Sanitary Act 1866
- Parliament of the United Kingdom
- Long title: An Act to amend the Law relating to the Public Health.
- Citation: 29 & 30 Vict. c. 90
- Territorial extent: United Kingdom

Dates
- Royal assent: 7 August 1866
- Commencement: 7 August 1866
- Repealed: 1 October 1936

Other legislation
- Amends: Hospitals (Ireland) Act 1818
- Repeals/revokes: Contagious Diseases (Ireland) Act 1819; Nuisances Removal and Diseases Prevention Act 1848; Nuisances Removal and Diseases Prevention Act 1849;
- Amended by: Public Health (Scotland) Act 1867; Sanitary Act 1868; Sanitary Act 1870; Public Health Act 1872; Sanitary Act 1866, Ireland, Amendment Act 1873; Public Health Act 1875; Statute Law Revision Act 1875; Factory and Workshop Act 1878; Public Health (Ireland) Act 1878; Coroners Act 1887; Public Health (London) Act 1891;
- Repealed by: Public Health (London) Act 1936
- Relates to: Sanitary Loans Act 1869;

Status: Repealed

Text of statute as originally enacted

= Sanitary Act 1866 =

Act of the Parliament of the United Kingdom

The Sanitary Act 1866 (29 & 30 Vict. c. 90), sometimes called the Public Health Act 1866, was an act of the Parliament of the United Kingdom. The act allowed the formation of drainage districts and enabled the provision of better house drainage. The second part of the act dealt with nuisances and stated that it was the duty of councils to locate nuisances and remove them.

== Provisions ==

=== Repealed enactments ===
Section 69 of the act repealed 4 enactments, listed in the second schedule to the act.

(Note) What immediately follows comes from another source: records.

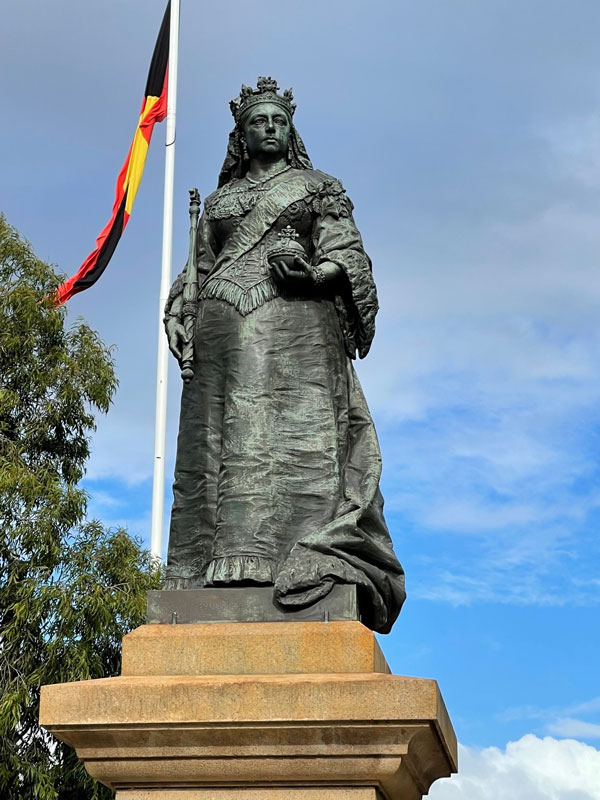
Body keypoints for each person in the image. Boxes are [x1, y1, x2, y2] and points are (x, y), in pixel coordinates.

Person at [163, 77, 405, 633]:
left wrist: (316, 274)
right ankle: (205, 569)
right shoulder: (218, 202)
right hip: (222, 337)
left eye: (278, 121)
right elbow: (198, 269)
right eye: (258, 121)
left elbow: (347, 251)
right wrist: (178, 311)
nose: (269, 128)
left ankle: (302, 559)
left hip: (297, 330)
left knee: (297, 445)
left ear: (291, 131)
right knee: (218, 445)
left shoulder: (318, 187)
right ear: (241, 135)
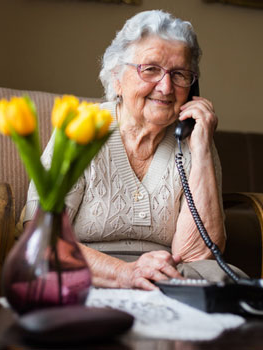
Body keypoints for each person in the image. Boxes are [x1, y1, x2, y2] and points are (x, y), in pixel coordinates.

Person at [24, 10, 245, 291]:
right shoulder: (80, 129)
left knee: (224, 284)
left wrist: (200, 151)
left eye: (180, 74)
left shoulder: (194, 136)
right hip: (86, 272)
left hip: (166, 278)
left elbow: (198, 256)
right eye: (150, 69)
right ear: (117, 77)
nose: (166, 87)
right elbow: (43, 239)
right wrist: (126, 273)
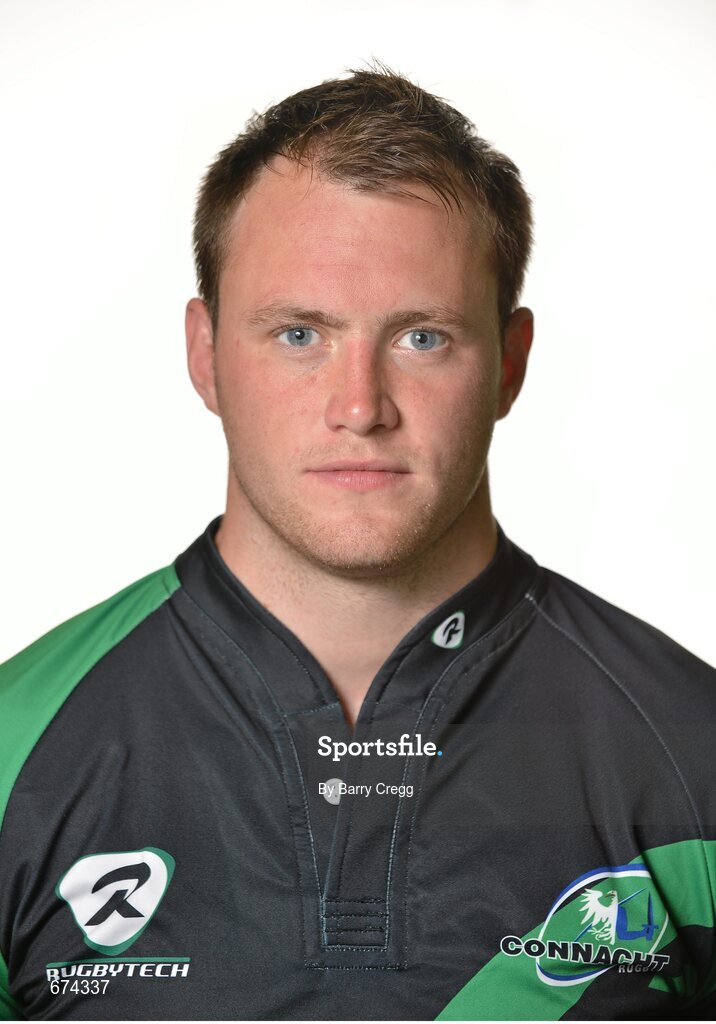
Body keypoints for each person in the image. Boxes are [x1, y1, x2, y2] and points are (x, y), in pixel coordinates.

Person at [0, 66, 714, 1022]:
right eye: (300, 334)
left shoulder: (691, 752)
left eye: (423, 338)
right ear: (205, 355)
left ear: (510, 364)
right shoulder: (17, 751)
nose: (360, 407)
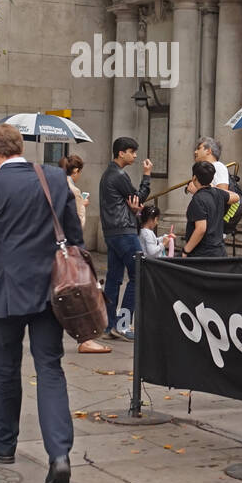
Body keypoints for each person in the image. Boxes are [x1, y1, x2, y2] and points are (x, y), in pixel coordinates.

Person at [0, 123, 79, 483]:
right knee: (50, 367)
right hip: (52, 288)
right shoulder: (55, 178)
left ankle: (4, 445)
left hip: (8, 289)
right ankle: (59, 455)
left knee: (5, 366)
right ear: (20, 147)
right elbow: (74, 235)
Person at [98, 136, 152, 339]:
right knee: (139, 274)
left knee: (113, 278)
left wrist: (134, 206)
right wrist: (147, 176)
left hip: (112, 232)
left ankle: (108, 326)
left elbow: (131, 201)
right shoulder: (118, 175)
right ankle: (122, 325)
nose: (135, 155)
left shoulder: (108, 174)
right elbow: (139, 197)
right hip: (124, 232)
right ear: (121, 153)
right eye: (132, 151)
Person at [63, 153, 109, 355]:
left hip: (57, 250)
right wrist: (82, 206)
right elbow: (78, 224)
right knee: (81, 292)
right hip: (72, 249)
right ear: (75, 171)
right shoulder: (73, 190)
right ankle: (86, 338)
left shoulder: (55, 187)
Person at [180, 161, 227, 258]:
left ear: (194, 178)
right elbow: (236, 197)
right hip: (220, 252)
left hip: (203, 255)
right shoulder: (219, 194)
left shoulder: (198, 200)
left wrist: (186, 250)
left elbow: (201, 229)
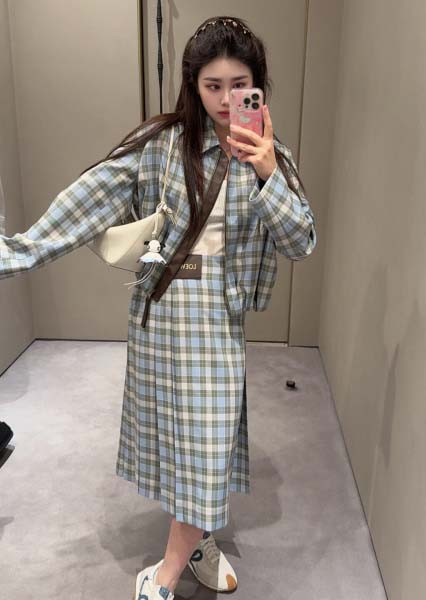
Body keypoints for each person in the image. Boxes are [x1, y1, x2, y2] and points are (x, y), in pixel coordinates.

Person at [0, 15, 317, 600]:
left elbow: (301, 241)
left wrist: (267, 170)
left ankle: (168, 569)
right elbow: (85, 202)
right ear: (193, 84)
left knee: (207, 436)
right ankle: (196, 540)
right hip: (162, 310)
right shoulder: (161, 146)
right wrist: (15, 253)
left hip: (217, 319)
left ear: (258, 87)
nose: (226, 99)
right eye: (212, 85)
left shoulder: (271, 157)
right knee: (179, 439)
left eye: (239, 85)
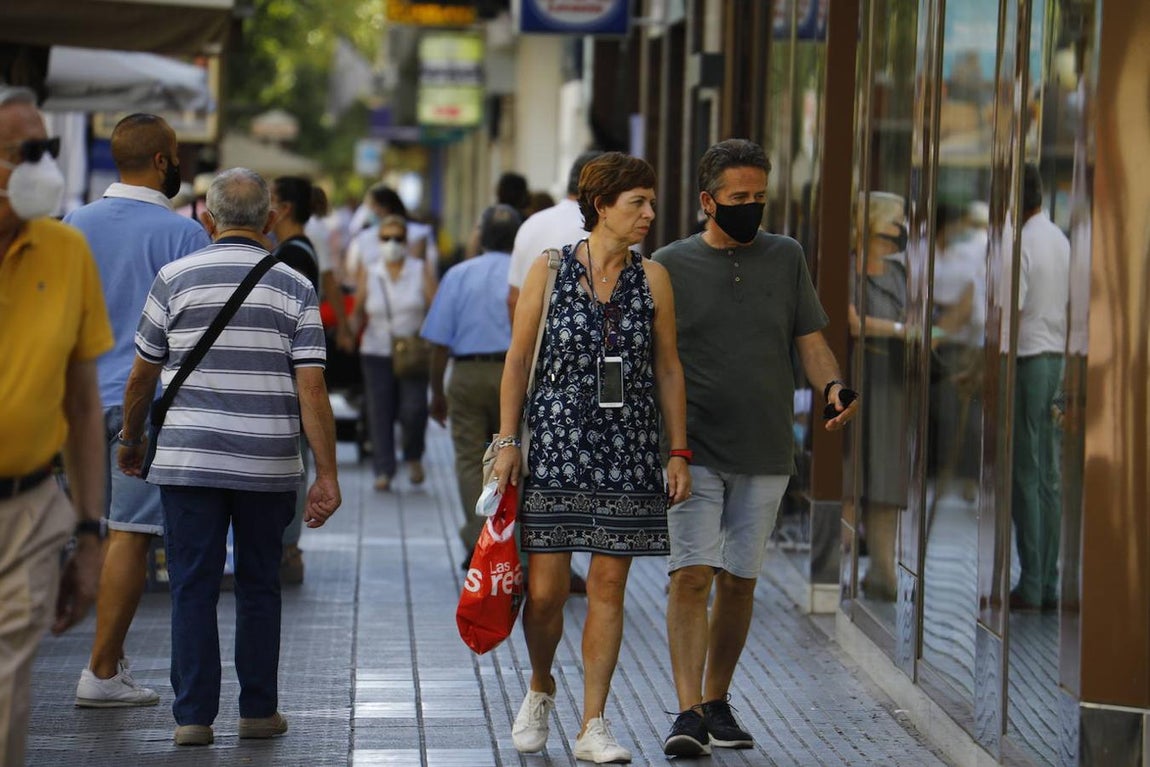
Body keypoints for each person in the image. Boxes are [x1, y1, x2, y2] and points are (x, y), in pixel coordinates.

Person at [116, 167, 341, 746]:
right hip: (267, 464)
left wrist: (132, 439)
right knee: (260, 585)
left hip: (188, 462)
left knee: (192, 584)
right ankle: (258, 711)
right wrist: (327, 474)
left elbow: (142, 375)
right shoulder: (294, 285)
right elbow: (311, 388)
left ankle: (193, 717)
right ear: (268, 220)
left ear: (206, 218)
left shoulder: (174, 278)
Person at [653, 139, 858, 757]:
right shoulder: (668, 265)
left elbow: (810, 339)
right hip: (693, 448)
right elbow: (655, 361)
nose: (751, 208)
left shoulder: (785, 256)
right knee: (691, 575)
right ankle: (687, 712)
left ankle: (716, 699)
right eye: (738, 198)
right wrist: (666, 446)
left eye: (759, 198)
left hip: (767, 447)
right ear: (707, 201)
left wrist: (833, 385)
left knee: (740, 581)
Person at [491, 152, 691, 764]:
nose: (649, 215)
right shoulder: (548, 272)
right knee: (547, 594)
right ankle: (541, 684)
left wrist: (676, 450)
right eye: (638, 203)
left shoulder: (652, 278)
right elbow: (518, 361)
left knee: (608, 585)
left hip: (628, 450)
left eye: (651, 203)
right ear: (601, 206)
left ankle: (593, 723)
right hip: (554, 445)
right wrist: (506, 442)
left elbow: (667, 366)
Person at [64, 113, 211, 708]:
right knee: (131, 534)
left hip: (76, 402)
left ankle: (112, 660)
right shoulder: (183, 236)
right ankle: (100, 673)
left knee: (92, 530)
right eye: (174, 155)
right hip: (141, 406)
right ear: (160, 162)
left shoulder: (73, 225)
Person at [0, 85, 112, 765]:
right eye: (28, 151)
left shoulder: (67, 252)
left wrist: (91, 531)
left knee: (8, 683)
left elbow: (80, 404)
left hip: (30, 505)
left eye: (49, 148)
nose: (43, 165)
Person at [421, 204, 521, 557]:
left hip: (466, 373)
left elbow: (438, 342)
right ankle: (516, 545)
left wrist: (436, 392)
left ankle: (480, 543)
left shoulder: (459, 275)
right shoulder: (527, 274)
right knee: (515, 457)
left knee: (468, 460)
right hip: (516, 374)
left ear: (481, 235)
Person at [1009, 164, 1069, 612]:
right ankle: (1048, 581)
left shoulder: (1022, 242)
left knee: (1026, 474)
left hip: (1028, 360)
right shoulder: (1059, 238)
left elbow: (1011, 311)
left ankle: (1030, 583)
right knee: (1048, 475)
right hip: (1056, 361)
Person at [848, 191, 909, 603]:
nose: (901, 229)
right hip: (856, 377)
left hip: (892, 381)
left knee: (886, 479)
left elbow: (921, 315)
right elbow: (853, 323)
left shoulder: (900, 273)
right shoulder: (847, 267)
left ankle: (884, 571)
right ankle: (841, 567)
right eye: (896, 220)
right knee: (851, 478)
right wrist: (905, 330)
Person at [353, 214, 437, 491]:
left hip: (412, 350)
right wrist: (347, 331)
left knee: (414, 408)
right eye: (385, 238)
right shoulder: (370, 270)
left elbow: (435, 307)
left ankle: (413, 455)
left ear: (406, 241)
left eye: (397, 238)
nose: (392, 243)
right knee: (380, 411)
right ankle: (384, 469)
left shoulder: (419, 269)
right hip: (375, 350)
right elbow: (358, 309)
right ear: (378, 242)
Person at [506, 150, 603, 320]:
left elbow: (514, 297)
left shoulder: (531, 224)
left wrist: (523, 341)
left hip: (534, 336)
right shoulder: (603, 227)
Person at [348, 184, 439, 272]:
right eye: (385, 239)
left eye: (399, 239)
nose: (369, 211)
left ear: (385, 207)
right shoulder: (366, 235)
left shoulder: (418, 233)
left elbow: (419, 268)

| Citation | Short title | Description | Extent of repeal |
|---|---|---|---|
| 58 Geo. 3. c. 47 | Hospitals (Ireland) Act 1818 | Local Boards of Health Act for Ireland, 1818. | Sections 10 to 15 inclusive. |
| 59 Geo. 3. c. 41 | Contagious Diseases (Ireland) Act 1819 | Officers of Health Act for Ireland, 1819. | The whole act. |
| 11 & 12 Vict. c. 123 | Nuisances Removal and Diseases Prevention Act 1848 | Nuisance Removal and Disease Prevention Act, 1848. | The whole act. |
| 12 & 13 Vict. c. 111 | Nuisances Removal and Diseases Prevention Act 1849 | Nuisance Removal and Disease Prevention Act, 1849. | The whole act. |

== Subsequent developments ==
From and after 1 November 1867, the act, so far as it applied to Scotland, was repealed by section 2 of the Public Health (Scotland) Act 1867 (30 & 31 Vict. c. 101), which came into force on 1 November 1867.

The act was amended by the Sanitary Act 1868 (31 & 32 Vict. c. 115), and the Sanitary Act 1870 (33 & 34 Vict. c. 53).

Section 4 of the act was repealed by section 14 of the Public Health Act 1872 (35 & 36 Vict. c. 79), which came into force on 10 August 1872. Glen said that the effect of this was that "the town council, as far as regards appointments of committees for purposes of the Sanitary Acts, must proceed under the Municipal Corporation Acts, or under" section 36 of the Public Health Act 1848 (11 & 12 Vict. c. 63).

Parts I, II and III, except so far as related to the Metropolis or to Scotland or Ireland, were repealed by section 343 of, and part I of schedule V to, the Public Health Act 1875 (38 & 39 Vict. c. 55), which came into force on 11 August 1875.

The words "not already under the operation of any general Act for the regulation of factories or bakehouses" (so far as unrepealed) in section 19 of the act were repealed by section 107 of, and the sixth schedule to, the Factory and Workshop Act 1878 (41 & 42 Vict. c. 16), which came into force on 1 January 1879.

The whole act, so far as it related to Ireland, was repealed by sections 279 and 294 of, and schedule A to, the Public Health (Ireland) Act 1878 (41 & 42 Vict. c. 52), which came into force on 8 August 1878.

The whole act, except section 41, was repealed by section 142(1) of, and the fourth schedule to, the Public Health (London) Act 1891 (54 & 55 Vict. c. 76), which came into force on 1 January 1892.

Section 41 of the act was repealed by section 308 of, and the seventh schedule to, the Public Health (London) Act 1936 (26 Geo. 5 & 1 Edw. 8. c. 50), which came into force on 1 October 1936.